Pictures are not part of the copy; reproduce the remaining data exactly.

··· Supplied records

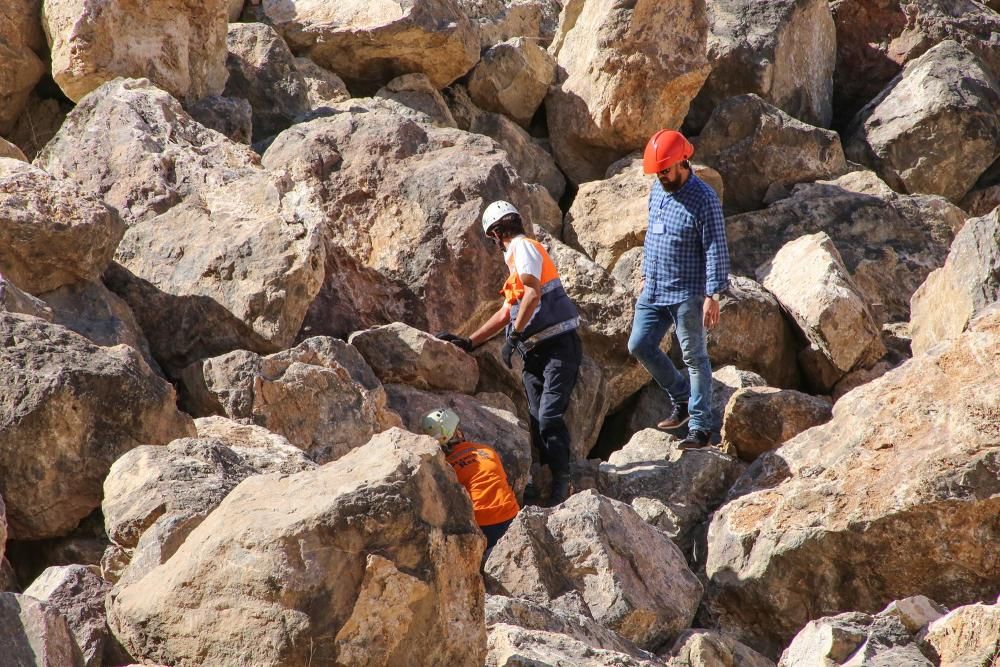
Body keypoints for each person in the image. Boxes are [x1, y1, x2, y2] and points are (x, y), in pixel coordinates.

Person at [436, 201, 581, 505]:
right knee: (536, 418)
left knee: (549, 415)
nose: (495, 244)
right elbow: (506, 312)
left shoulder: (523, 248)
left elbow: (532, 293)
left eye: (493, 238)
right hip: (536, 353)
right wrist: (469, 342)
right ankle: (543, 480)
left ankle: (563, 482)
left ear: (497, 233)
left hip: (558, 347)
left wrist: (514, 336)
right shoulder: (517, 263)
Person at [627, 130, 730, 449]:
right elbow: (652, 235)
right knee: (639, 344)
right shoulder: (658, 191)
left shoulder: (704, 199)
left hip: (688, 292)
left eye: (666, 171)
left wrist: (713, 294)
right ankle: (682, 399)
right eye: (658, 173)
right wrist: (645, 273)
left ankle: (700, 427)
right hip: (655, 289)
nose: (662, 177)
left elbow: (716, 247)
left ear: (683, 163)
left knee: (695, 357)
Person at [421, 407, 520, 552]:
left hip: (480, 524)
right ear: (457, 432)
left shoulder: (444, 467)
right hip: (511, 515)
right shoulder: (486, 451)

······

Result of this task
Body keypoints for each person in the image. Boxes are [x1, y1, x2, y2] and points are (x, y), in pixel coordinates.

Person at [436, 201, 581, 505]:
right knee: (536, 418)
left knee: (549, 415)
nose: (495, 244)
right elbow: (506, 312)
left shoulder: (523, 248)
left elbow: (532, 293)
left eye: (493, 238)
right hip: (536, 353)
right wrist: (469, 342)
right ankle: (543, 480)
left ankle: (563, 482)
left ear: (497, 233)
left hip: (558, 347)
left wrist: (514, 336)
right shoulder: (517, 263)
Person at [627, 130, 730, 449]:
right elbow: (652, 235)
right knee: (639, 344)
right shoulder: (658, 191)
left shoulder: (704, 199)
left hip: (688, 292)
left eye: (666, 171)
left wrist: (713, 294)
right ankle: (682, 399)
right eye: (658, 173)
right wrist: (645, 273)
left ankle: (700, 427)
right hip: (655, 289)
nose: (662, 177)
left elbow: (716, 247)
left ear: (683, 163)
left knee: (695, 357)
Person at [421, 407, 520, 552]:
left hip: (480, 524)
right ear: (457, 432)
left shoulder: (444, 467)
right hip: (511, 515)
right shoulder: (486, 451)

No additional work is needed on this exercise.